**Task details**
The material below holds a span beginning at the line with "[264,664,439,685] (другого супруга)." and ending at the line with "(161, 1375) |". Quote that span exactly, both ends included, and only that span.

Segment Open

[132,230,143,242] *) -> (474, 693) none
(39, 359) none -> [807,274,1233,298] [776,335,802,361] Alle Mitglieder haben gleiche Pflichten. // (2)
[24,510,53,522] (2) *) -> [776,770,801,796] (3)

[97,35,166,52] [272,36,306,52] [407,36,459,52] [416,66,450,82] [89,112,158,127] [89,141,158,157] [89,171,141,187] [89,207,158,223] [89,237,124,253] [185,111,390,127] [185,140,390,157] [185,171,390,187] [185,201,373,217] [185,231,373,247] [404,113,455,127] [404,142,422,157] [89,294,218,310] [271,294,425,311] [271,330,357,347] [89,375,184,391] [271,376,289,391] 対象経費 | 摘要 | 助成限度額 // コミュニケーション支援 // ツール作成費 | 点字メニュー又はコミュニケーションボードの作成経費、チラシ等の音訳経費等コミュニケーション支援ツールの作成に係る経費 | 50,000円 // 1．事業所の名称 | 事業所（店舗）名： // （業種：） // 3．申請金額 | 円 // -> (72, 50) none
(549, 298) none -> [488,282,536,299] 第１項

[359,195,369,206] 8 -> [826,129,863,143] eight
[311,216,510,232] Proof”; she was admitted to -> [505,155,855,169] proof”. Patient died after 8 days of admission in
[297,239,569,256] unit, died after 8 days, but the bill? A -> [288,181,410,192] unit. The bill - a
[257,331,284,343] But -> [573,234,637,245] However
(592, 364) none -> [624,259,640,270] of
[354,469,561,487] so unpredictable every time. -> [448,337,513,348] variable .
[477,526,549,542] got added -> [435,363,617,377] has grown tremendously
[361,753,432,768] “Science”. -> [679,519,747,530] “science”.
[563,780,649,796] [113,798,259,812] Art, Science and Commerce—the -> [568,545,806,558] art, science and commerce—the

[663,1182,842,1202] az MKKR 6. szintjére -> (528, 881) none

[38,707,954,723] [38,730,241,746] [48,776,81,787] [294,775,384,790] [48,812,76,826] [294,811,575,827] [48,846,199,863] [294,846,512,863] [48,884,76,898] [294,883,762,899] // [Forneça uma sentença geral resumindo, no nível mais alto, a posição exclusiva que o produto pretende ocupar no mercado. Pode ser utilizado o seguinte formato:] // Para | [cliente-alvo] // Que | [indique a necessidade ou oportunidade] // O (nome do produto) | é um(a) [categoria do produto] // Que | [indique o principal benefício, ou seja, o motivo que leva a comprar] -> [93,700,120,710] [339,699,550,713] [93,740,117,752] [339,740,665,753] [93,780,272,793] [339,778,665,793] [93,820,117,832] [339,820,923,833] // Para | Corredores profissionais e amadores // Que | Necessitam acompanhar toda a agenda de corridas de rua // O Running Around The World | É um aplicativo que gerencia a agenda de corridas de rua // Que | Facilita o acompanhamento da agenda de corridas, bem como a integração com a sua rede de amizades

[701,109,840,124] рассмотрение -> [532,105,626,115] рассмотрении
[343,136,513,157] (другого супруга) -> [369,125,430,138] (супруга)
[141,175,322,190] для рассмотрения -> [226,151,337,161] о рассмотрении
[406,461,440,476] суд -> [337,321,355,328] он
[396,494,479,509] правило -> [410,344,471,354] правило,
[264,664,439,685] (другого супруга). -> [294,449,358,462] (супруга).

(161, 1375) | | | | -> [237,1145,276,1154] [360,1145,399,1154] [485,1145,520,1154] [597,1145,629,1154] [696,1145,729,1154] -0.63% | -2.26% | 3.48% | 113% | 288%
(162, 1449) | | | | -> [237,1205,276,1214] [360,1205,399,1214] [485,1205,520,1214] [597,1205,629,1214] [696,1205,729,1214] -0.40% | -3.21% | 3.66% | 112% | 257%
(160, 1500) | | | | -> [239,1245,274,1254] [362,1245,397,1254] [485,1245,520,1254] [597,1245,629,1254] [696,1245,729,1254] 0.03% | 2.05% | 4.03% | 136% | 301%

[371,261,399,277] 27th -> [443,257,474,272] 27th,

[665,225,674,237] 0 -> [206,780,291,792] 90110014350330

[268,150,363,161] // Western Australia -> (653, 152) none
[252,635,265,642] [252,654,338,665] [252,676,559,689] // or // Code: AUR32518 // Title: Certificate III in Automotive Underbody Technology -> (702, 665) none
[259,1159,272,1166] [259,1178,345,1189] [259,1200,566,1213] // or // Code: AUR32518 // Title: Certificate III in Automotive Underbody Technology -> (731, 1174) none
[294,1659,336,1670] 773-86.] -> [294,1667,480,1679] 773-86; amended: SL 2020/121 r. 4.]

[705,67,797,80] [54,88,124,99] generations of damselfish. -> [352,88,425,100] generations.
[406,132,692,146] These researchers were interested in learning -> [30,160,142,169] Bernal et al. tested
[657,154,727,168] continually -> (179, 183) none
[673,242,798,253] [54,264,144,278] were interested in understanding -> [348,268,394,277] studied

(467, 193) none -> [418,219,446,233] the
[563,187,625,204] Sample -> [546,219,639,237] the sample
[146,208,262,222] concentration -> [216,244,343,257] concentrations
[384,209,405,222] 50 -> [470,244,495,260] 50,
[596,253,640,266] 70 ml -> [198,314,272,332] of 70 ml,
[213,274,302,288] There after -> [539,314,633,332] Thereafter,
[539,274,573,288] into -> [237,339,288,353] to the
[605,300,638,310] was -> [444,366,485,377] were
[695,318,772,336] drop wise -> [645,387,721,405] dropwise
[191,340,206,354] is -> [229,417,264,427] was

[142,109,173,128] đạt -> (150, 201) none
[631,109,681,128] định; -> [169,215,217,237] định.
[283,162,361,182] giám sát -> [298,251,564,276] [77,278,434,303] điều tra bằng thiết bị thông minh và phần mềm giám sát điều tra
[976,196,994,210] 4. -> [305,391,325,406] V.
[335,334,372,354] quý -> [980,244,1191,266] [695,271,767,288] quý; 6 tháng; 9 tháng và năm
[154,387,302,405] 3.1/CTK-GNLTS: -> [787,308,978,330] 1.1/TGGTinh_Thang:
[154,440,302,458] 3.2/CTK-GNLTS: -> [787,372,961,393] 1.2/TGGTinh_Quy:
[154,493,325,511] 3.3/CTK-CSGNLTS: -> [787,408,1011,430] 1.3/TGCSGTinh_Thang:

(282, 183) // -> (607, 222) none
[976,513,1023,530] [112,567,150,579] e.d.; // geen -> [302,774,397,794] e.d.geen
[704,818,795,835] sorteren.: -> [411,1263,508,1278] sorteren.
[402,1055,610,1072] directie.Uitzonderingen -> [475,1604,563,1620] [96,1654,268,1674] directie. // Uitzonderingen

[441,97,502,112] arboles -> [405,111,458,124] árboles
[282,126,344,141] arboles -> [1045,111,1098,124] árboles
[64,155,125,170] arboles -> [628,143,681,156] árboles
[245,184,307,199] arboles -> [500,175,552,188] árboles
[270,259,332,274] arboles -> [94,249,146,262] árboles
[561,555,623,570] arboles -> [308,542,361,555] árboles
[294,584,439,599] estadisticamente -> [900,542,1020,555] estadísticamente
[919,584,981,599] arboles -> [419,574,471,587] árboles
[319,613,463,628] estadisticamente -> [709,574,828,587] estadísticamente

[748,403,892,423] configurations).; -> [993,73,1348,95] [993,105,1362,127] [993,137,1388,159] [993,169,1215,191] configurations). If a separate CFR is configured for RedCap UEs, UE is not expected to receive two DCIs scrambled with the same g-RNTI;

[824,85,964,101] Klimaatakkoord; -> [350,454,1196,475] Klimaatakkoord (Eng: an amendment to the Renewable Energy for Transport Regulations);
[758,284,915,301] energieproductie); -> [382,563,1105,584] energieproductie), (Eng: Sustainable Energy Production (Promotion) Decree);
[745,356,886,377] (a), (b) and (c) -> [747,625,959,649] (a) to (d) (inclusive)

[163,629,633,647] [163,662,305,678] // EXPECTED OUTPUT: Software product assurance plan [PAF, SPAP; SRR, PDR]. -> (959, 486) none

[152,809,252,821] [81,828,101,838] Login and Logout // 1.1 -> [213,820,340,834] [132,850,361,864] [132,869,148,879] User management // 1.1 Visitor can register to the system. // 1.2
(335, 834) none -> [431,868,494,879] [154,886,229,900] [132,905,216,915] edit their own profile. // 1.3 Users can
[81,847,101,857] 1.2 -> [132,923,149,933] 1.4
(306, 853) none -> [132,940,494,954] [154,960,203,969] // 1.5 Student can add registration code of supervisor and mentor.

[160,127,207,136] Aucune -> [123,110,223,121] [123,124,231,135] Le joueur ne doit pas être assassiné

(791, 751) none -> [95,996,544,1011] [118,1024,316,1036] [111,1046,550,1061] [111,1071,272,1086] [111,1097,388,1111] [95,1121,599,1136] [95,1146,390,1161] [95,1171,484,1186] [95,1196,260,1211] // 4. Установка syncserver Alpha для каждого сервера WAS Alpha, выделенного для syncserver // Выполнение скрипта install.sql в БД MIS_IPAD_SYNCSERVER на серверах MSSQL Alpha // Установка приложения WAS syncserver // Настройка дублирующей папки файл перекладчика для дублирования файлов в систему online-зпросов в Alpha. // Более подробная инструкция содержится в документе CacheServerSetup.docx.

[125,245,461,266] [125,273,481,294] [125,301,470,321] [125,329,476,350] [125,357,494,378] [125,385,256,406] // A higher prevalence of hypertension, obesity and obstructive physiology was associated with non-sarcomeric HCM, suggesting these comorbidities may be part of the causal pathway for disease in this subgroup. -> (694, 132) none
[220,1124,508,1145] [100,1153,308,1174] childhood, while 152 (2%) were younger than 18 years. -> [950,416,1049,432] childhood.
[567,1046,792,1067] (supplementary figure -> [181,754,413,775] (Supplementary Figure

Segment Closed

**Exercise result**
[264,664,439,685] (другого супруга). -> [294,449,358,462] (супруга).

(161, 1375) | | | | -> [237,1145,276,1154] [360,1145,399,1154] [485,1145,520,1154] [597,1145,629,1154] [696,1145,729,1154] -0.63% | -2.26% | 3.48% | 113% | 288%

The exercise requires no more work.